The multinomial logistic regression generalized the characteristics for different clusters for further step. In this process, we found that T1S played more important role in lordotic group (FLC and MLC), which implied a more familiar relationship between T1S and cervical lordosis in commonly believed “normal” cohorts. C1-2 lordosis angle seemed more prominent and functional in lordotic groups to maintain horizontal gaze, the similar trend for C2-4 CL with larger proportion and flexibility in these individuals [31]. In addition, another general regular was revealed that the degree of lordosis increased more rapidly with unit age group in female and lordotic cluster, while the further mechanism needed to be determined. Totally, it is speculated that the alignment of the cervical spine is more coordinated among different parts in lordotic groups since more positive parameters have been taken part in this process.

This study characterized different cervical curvature by cluster analysis and further emphasized the non-lordotic sagittal profiles as the “normal” and “non minority” pattern. Furthermore, the use of cluster analysis to classify individuals, especially based on gender, provided a meaningful framework for future research. It revealed the perspective features and influencing factors for each cluster, and provided guidelines for correcting the alignment into reasonable range by personalized cervical surgery. Then, a greater understanding of cervical alignment and its relationship will promote the interaction and biomechanics among different parts and the overall balance.
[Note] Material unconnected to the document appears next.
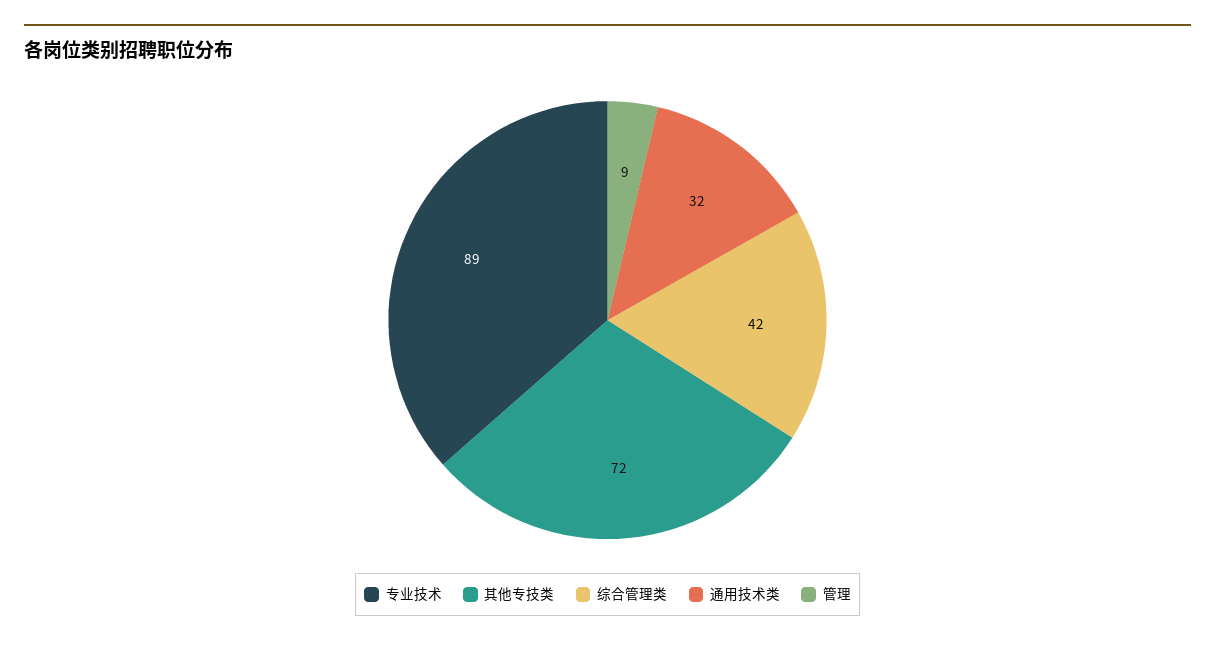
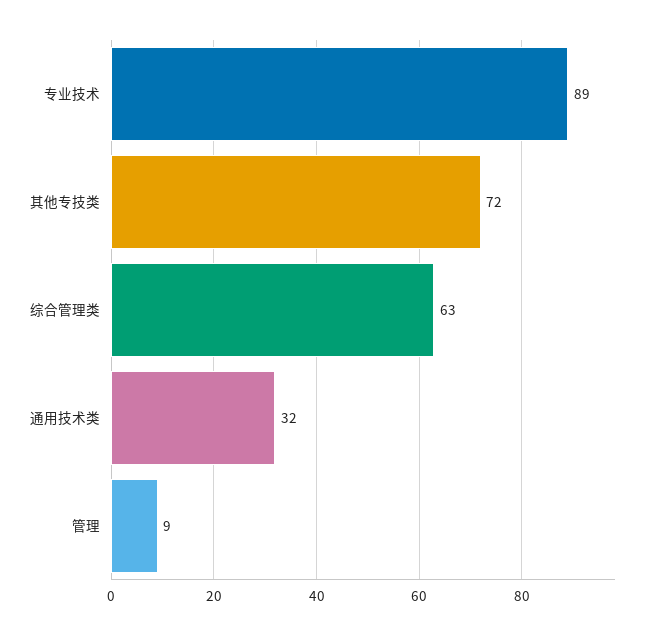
综合管理类: 42 -> 63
There were limitations to be noted: The individuals enrolled were without symptoms in cervical spine but not the real healthy condition, which may put impact on the mechanical chain of the whole sagittal alignment as well as the cervical region. Then, the dynamic parameters instead of static balance of the cervical spine were emphasized recently while the measurements in this study only revealed the static regular. In addition, only the cervical parameters data were collected while the parameters of the whole spinal alignment and the pelvis were missing, which may discount on the elaboration of the whole spine and spino-pelvic bio-mechanical features. Finally, although the relationship between cervical curvature and symptoms is not as straightforward, recent research has implied the importance of cervical curvature when assessing an individual's risk for developing neck pain especially in kyphotic groups, which need a certain cohort to be observed.

Conclusion

The cervical sagittal profile, especially C2-7 curvature, gradually varied with age, and the mean age of C2-7 CL and T1S was larger in male than female group. Four clusters of female lordotic cohort, female kyphotic cohort, male lordotic cohort and male kyphotic cohort were naturally classified based on C2-7 CL and gender. The cervical balance status was addressed by linking C2-7 CL and TIA with C2-7 CL =  − 28.65 + 0.57 × TIA, which varied among four different clusters. Although there were interactions among cervical alignment parameters, it seemed that the alignment was more coordinated among different parts in lordotic groups.